"Why haven't you killed me yet?"

Khione shrugged at her almost amused victim. "I'm trying to figure out if you might be useful or…" But she stopped mid-sentence, because his eyes had begun to glow red, and she'd made the mistake of looking into them—you stupid goddess!

As he watched Khione writhe and scream at invisible horrors, the boy began to actually enjoy their encounter. He might have escaped without so much as the chills, had the cold-hearted immortal not frozen her own hand to shake herself out of the frightening delusion.

"Ugh, I should've known it was you," Khione said, freezing him to the spot before he could dissolve like he usually did.

"What are you waiting for then?" the boy asked. He was trying to look tough, but with her refusing eye contact, and, consequentially, his best weapon, he was anything but. "Finish me off! My brother's busy terrorizing your city, so there'd be no one to hear us."

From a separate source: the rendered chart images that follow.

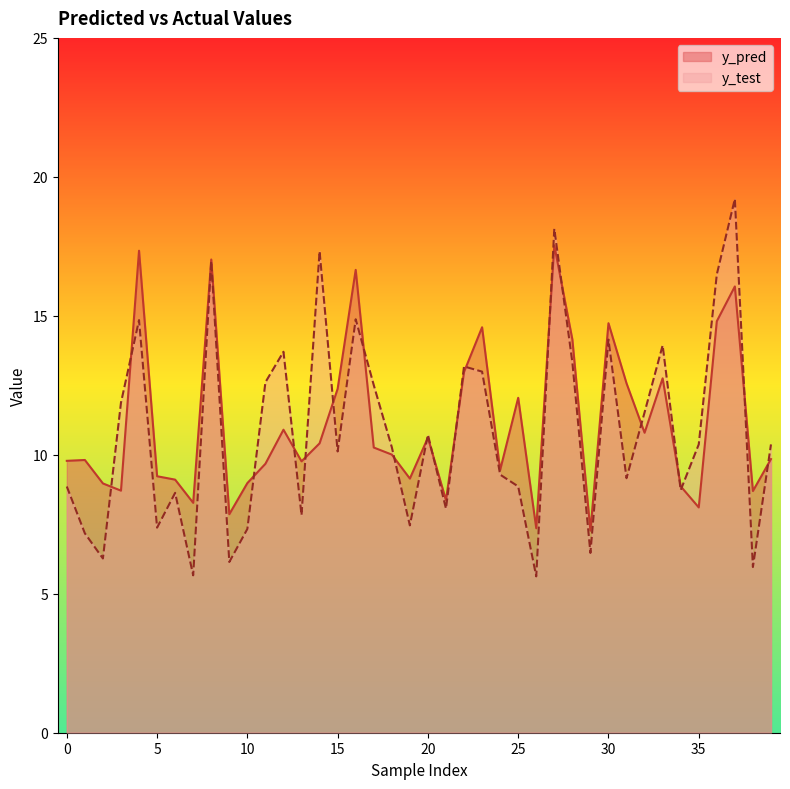

How many intersections are there between y_pred and y_test?

19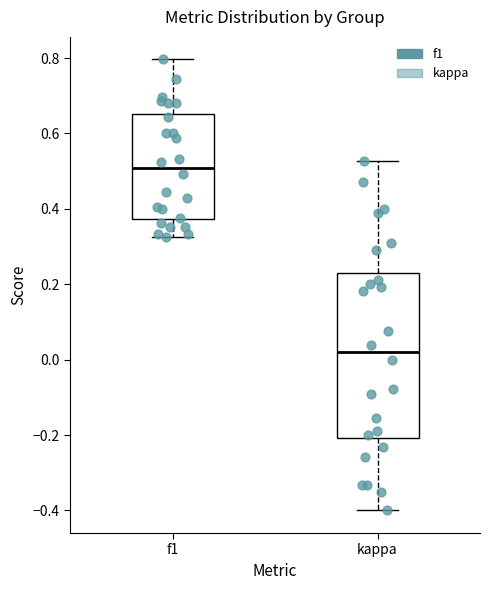

Which box has the lowest median line?

kappa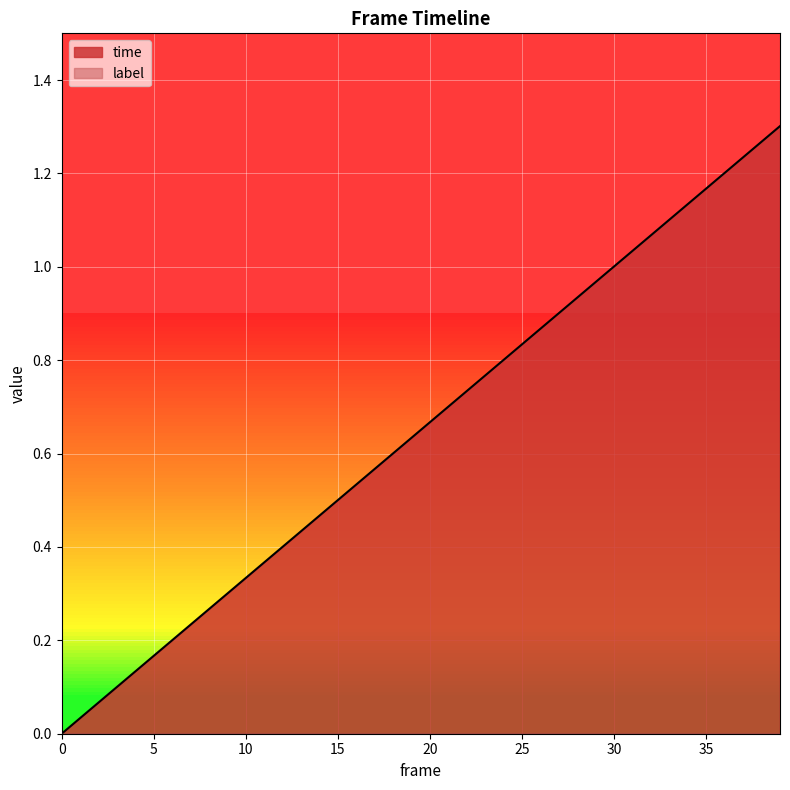

What is the difference between the maximum and second lowest values?

1.3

"Are you really as stupid as you look?" Khione retorted with a smile, stepping closer to him. "Think about your father. Think about who you are. We could do great things together in this war."

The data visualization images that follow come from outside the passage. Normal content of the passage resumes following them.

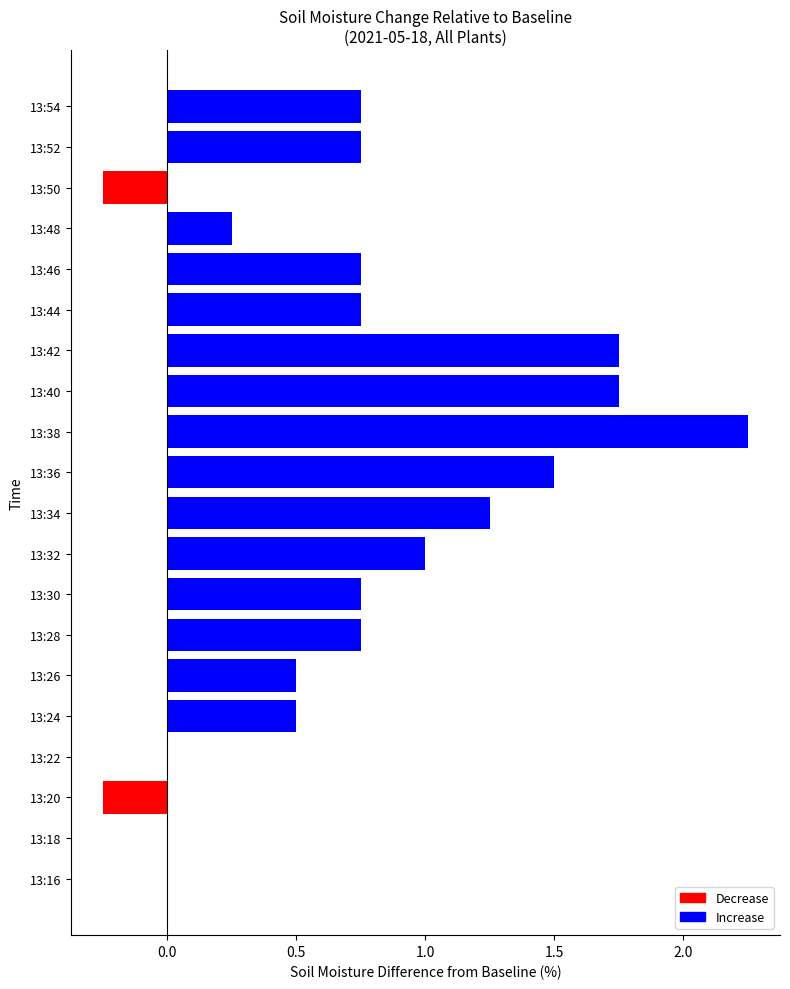

Is it true that the value at 13:22 is 0.0?

True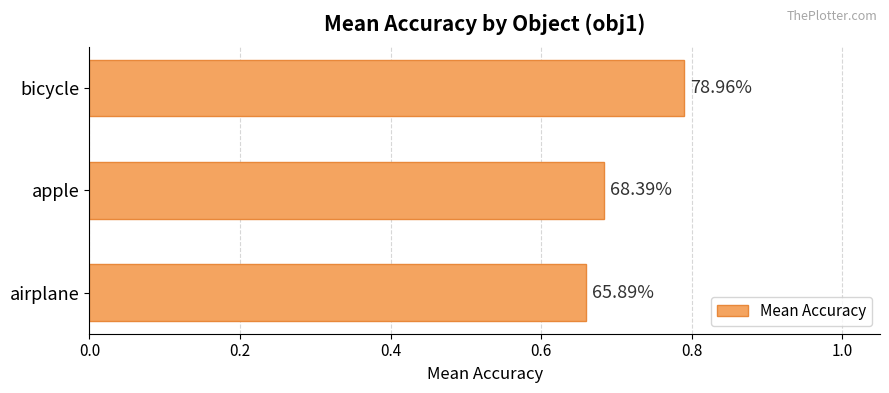

How many bars are there in total?

3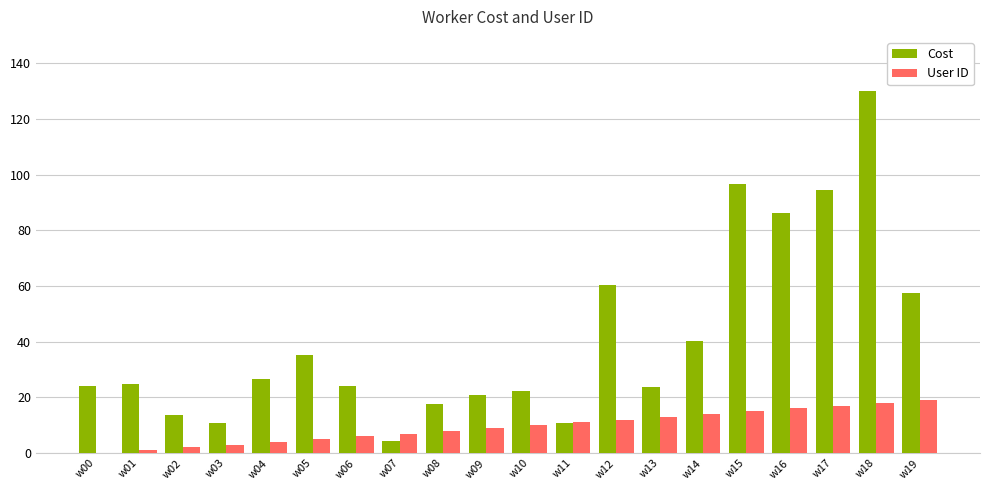

Which series has the largest total across all categories?

Cost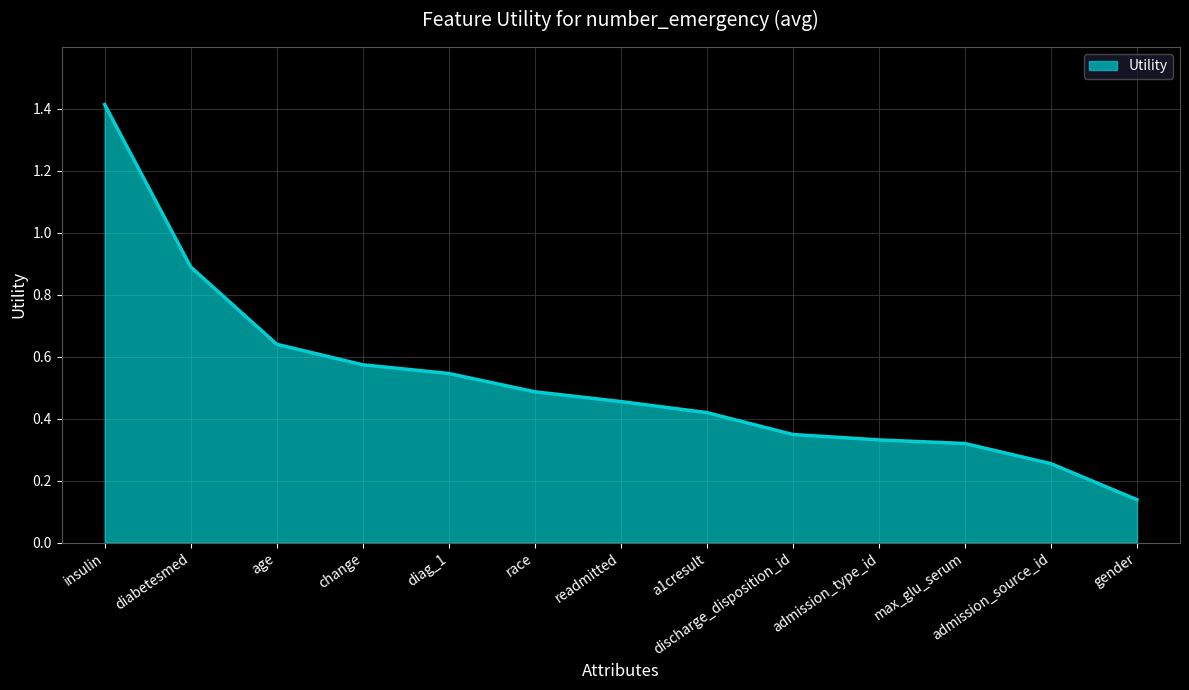

How many lines are shown in the chart?

1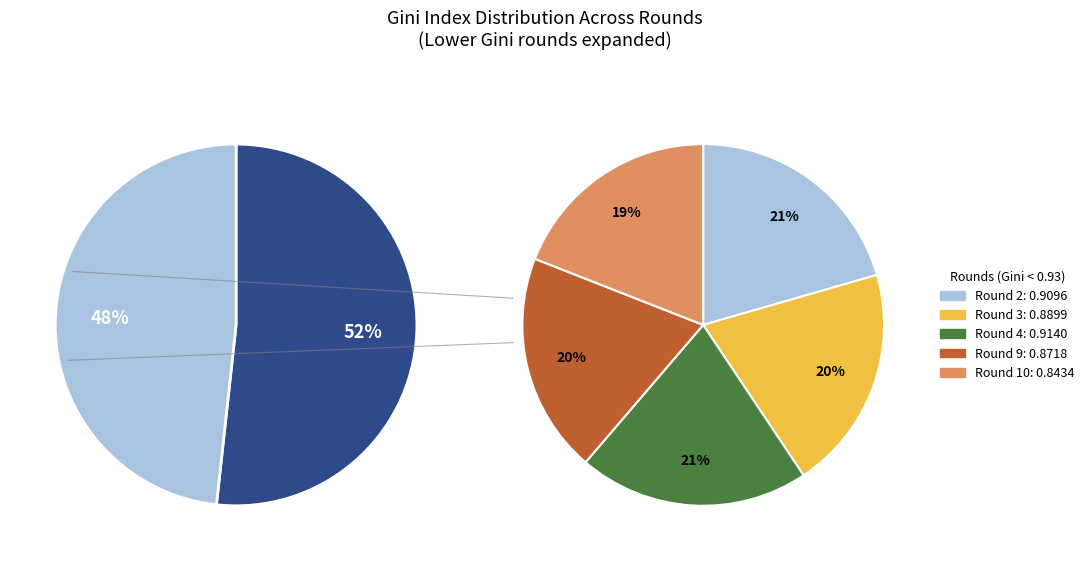

Which slice is the largest?

Round 7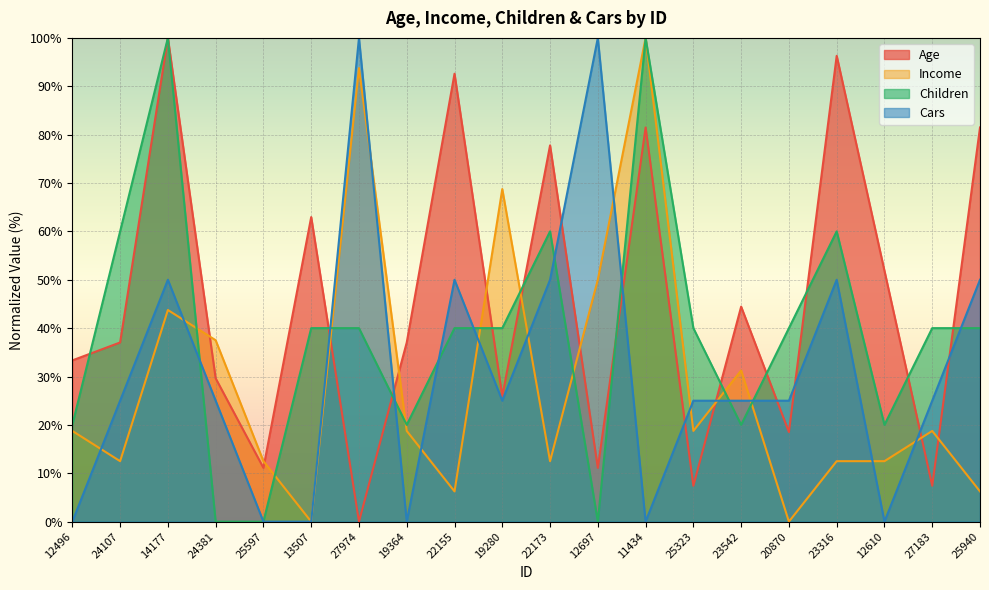

Does the chart display data point markers on the line(s)?

No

The boy wanted to turn away. He wanted to think about all the trouble going against the Olympians would cause him. He wanted to scare her into getting the fuck away from him.

But as Khione's raw hands touched his shoulder and she spoke imploringly of all the victims she could hand over to him, the boy felt frozen in a way that had nothing to do with the ice.


The long-awaited battle started well enough. The children of Ares and Mars were on the frontline. The charmspeakers of Aphrodite and Venus were convincing the innocent mortals to leave the city while they could. The children of Demeter and Ceres were armed with poison ivy. The children of Hephaestus and Vulcan were making sure their new and improved dragon knew who the enemies were. And, most importantly, the previous amnesiacs were keeping the peace between the Greeks and the Romans.

Clarisse La Rue, arrogant and bloodthirsty as ever, was certain that the odds were in their favor. The enemies may have had gods on their side, but so did they, along with countless other demigods. She was going to make Mother Earth sorry she ever woke up, and she didn't care what bitterly forgotten goddesses she had to face on the way there.

And in the first second of battle, Clarisse maintained this confidence, her mind filled with too much rage to absorb anything else—My best friend died to save this world, and I'm not going to let you guys ruin it.

Then her eyes landed on the goddess of snow, and she nearly fell back in shock as she saw that smirking suspiciously close to Khione was none other than her half-brother, Phobos. And as her worst fears of being defeated by her own family hit her in the gut, Clarisse suddenly wasn't so confident anymore.